|Monthly Tech-Tip |
Below are a series of pictures showing how I re-poured the 350 lb plaster slab into a frame that my father made for Luke Lindoe many years ago. That frame showed no signs of rot, he had treated it with a preservative. The construction is ingenious, the 1x12 outer cap is fastened to the 4x4 legs and the inner 2x4s are secured to it. It is very strong, it withstood a lot of my banging on it with a sledgehammer to get the old slab out of there. This type of frame gave me a lot of flexibility during the pour. I was able to do it alone in a couple of hours. I poured 2-bag batches in succession, the previous just barely setting before I poured the next. I had a 20-gallon plastic container on wheels, so I could power-mix it (using a propeller mixer by our dust hood), wheel it to the table and use a bucket to empty it into the frame.

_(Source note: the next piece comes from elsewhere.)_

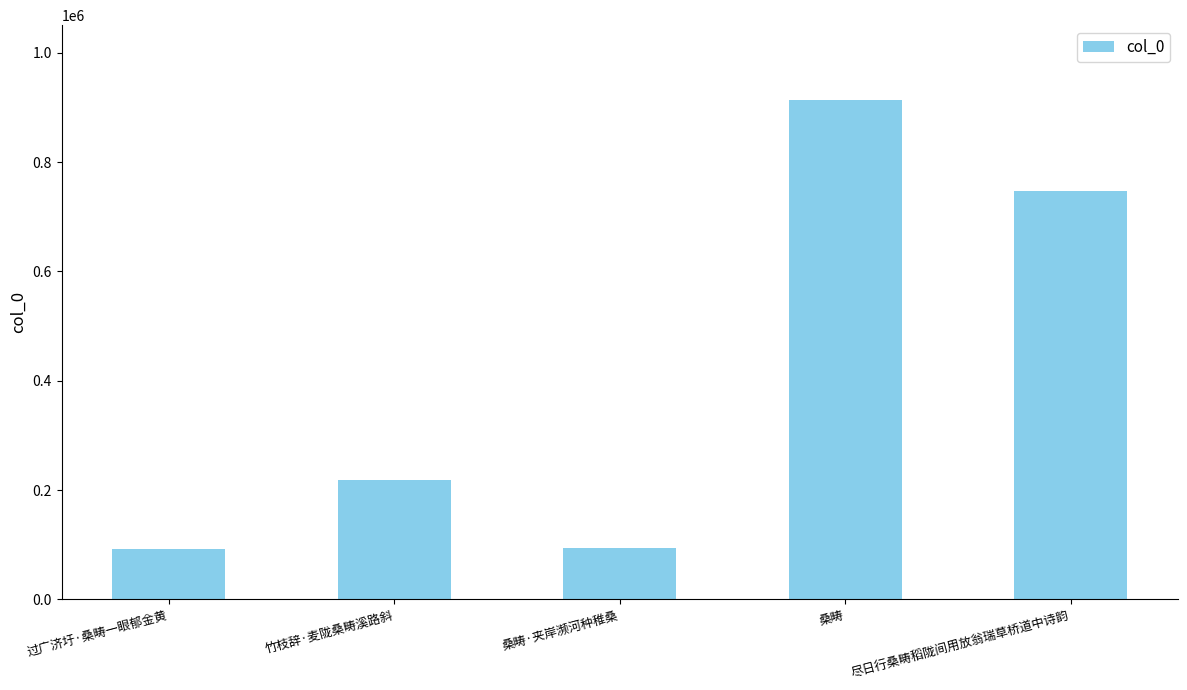

What is the ratio of the value at 桑畴·夹岸濒河种稚桑 to the value at 桑畴?

0.1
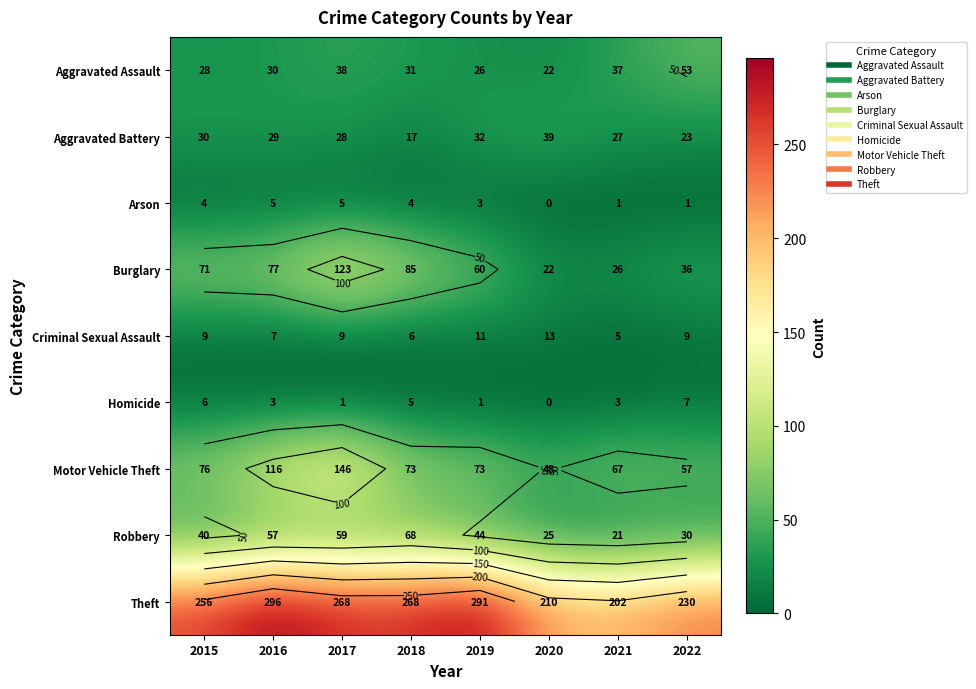

At how many categories does at least one series exceed 186?

8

The old, worn-out plaster slab has been removed (using a sledge hammer) and everything cleaned up. One cardboard insert has been put in place.
4x4 legs. 1x12 side. 2x4 cross members.
2x4s are nailed to the 1x12s along the length to support the 2x4 cross members.
These liners have been covered in plastic tape. They extend 3/4 inch above the outside wooden frame. The plaster slab must rise above the frame.
Each has been cut and folded to size and stabled in place. These will bear the weight of the plaster when poured.
The plaster will push the plastic into place tightly against the frame.
The drying will take a couple of weeks. It can be accelerated using fans. The table is now very heavy, it cannot be easily moved. The plaster has found its own level, slurry poured onto it will not run in any particular direction.